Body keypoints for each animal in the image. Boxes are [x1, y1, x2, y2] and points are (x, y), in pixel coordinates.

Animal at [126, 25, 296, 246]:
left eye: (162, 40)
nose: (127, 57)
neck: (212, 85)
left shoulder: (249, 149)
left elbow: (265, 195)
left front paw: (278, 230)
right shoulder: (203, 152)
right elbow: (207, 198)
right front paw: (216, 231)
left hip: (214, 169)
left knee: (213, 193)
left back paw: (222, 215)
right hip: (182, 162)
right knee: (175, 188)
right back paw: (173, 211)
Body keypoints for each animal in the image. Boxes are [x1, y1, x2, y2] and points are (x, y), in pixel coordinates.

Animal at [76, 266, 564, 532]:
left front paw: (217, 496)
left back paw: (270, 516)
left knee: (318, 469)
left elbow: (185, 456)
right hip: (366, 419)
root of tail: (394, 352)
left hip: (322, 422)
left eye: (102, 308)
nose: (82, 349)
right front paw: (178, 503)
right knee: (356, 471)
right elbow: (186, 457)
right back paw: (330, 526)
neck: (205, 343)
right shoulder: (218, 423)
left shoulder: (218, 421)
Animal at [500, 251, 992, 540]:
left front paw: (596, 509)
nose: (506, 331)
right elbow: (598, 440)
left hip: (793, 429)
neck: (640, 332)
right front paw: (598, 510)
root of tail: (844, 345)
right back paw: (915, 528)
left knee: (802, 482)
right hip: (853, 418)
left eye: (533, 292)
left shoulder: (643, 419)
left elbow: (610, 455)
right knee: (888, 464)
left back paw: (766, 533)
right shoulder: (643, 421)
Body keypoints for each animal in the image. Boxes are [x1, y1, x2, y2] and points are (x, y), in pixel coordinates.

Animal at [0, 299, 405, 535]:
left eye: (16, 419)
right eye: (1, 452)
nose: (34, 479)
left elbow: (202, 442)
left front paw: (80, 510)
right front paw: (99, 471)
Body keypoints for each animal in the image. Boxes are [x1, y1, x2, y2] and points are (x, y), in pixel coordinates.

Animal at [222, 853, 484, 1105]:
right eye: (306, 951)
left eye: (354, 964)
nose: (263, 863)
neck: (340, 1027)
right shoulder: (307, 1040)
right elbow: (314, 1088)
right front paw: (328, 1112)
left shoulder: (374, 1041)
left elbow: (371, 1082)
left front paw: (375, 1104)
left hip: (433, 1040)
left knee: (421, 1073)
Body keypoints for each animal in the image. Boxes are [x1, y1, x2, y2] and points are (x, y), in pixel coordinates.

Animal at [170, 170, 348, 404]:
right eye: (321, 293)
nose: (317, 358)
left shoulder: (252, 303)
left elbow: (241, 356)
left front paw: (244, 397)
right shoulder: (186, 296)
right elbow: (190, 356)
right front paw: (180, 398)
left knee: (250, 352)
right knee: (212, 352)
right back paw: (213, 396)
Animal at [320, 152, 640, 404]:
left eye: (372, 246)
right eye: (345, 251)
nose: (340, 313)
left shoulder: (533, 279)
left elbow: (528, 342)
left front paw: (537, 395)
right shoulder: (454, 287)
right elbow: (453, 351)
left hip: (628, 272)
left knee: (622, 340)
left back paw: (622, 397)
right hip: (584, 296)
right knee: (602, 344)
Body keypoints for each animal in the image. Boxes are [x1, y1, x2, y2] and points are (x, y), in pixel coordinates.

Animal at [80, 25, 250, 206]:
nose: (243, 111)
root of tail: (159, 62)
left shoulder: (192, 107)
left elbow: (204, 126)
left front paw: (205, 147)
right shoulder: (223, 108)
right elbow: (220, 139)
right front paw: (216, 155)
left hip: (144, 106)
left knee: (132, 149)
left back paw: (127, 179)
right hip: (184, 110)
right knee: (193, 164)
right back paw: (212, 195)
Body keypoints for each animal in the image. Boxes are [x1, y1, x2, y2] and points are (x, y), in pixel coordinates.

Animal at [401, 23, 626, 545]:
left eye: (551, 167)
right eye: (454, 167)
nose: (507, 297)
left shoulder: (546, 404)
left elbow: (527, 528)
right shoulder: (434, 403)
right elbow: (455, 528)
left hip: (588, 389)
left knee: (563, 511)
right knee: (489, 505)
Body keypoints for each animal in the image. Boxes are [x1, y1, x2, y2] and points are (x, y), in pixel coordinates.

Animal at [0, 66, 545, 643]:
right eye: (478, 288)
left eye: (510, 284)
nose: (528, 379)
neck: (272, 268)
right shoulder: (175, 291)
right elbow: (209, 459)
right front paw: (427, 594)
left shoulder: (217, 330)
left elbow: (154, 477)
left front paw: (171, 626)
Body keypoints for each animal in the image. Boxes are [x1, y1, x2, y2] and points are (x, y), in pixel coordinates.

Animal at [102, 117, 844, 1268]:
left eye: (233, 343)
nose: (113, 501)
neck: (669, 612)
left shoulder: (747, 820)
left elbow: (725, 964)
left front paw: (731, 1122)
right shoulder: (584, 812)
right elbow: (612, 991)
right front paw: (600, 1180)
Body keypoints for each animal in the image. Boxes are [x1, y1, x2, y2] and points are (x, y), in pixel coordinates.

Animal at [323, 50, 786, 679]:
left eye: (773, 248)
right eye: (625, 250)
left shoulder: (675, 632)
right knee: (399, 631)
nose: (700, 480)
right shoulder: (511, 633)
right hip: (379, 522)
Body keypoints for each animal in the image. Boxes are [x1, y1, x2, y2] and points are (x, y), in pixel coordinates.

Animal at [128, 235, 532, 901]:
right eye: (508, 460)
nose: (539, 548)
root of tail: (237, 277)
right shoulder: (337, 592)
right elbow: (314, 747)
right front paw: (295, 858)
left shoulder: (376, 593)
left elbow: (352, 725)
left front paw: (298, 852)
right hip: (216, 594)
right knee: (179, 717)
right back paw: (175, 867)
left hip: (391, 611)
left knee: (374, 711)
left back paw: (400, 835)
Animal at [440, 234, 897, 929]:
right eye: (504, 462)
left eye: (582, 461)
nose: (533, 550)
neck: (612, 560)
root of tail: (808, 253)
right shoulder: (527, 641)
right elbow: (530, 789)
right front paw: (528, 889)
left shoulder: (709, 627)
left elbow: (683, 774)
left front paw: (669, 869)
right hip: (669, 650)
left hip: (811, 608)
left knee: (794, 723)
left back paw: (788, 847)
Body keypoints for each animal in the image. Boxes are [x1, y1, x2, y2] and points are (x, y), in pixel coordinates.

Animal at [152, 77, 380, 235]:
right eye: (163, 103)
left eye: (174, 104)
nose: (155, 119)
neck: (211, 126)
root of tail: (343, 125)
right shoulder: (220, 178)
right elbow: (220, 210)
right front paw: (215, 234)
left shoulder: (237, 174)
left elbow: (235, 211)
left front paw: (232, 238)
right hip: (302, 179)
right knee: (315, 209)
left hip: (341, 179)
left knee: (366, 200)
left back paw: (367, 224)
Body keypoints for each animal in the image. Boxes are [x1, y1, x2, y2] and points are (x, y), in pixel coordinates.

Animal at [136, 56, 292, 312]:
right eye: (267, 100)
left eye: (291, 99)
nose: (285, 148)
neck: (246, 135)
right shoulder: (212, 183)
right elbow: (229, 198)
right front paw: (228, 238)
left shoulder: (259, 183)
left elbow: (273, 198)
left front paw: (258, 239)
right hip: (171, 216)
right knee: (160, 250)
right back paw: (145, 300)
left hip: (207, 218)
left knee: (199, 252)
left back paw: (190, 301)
=======
EXERCISE INSTRUCTIONS: If a line in the records above has the word "neck", copy it.

WRITTEN ANSWER:
neck: (212, 85)
neck: (205, 343)
neck: (640, 332)
neck: (340, 1027)
neck: (272, 268)
neck: (669, 612)
neck: (612, 560)
neck: (211, 126)
neck: (246, 135)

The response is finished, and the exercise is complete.